The running-in protocol for cars varies from manufacturer to manufacturer. There are a number of reasons for this.
Most significantly, the technical parameters on which the engine design is based are not necessarily the same throughout the world. Car manufacturers apply their own rules that are not governed by legislature or international standards.
While it is true that modern cars are built with a higher precision of tolerance than in the past, it is still important to observe a "running-in" period. The engine needs to go through a process where the moving parts are honed in. Surfaces between moving and stationary parts will eventually fit perfectly.

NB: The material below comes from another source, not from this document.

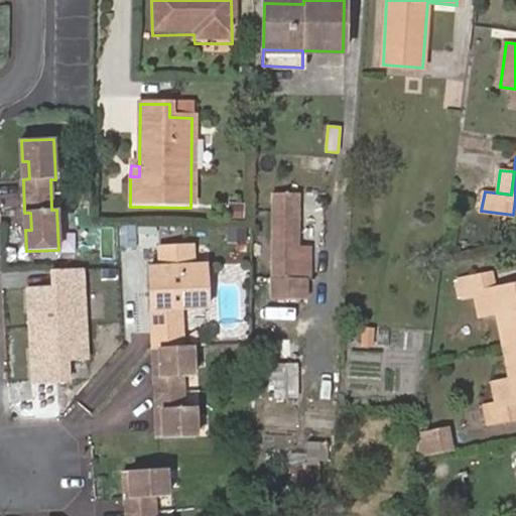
[(297,195),(271,194),(269,298),(304,298),(304,278),(308,278),(308,246),(296,246),(297,195)]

Stick to the recommended running-in period, first service and subsequent service intervals. The car manufacturer may have used a special running-in oil that accelerates running-in, but has a short lifespan.
On the other hand, if your car's first service is specified at 15,000km, there is no need to do an oil change earlier.
On the subject of running-in, you do not need to drive like a tortoise. Just refrain from high revs or vigorous acceleration - especially from a standstill.
Try not to rev beyond 3,000rpm in the first 1,000km. Thereafter, increase the maximum revs occasionally over the next 2,000km. Avoid long periods of idling (not more than 30 seconds).
A long cruise at a constant speed (like a drive to Kuala Lumpur) is also to be avoided with a new car. A new engine needs to experience varying speeds, acceleration and deceleration.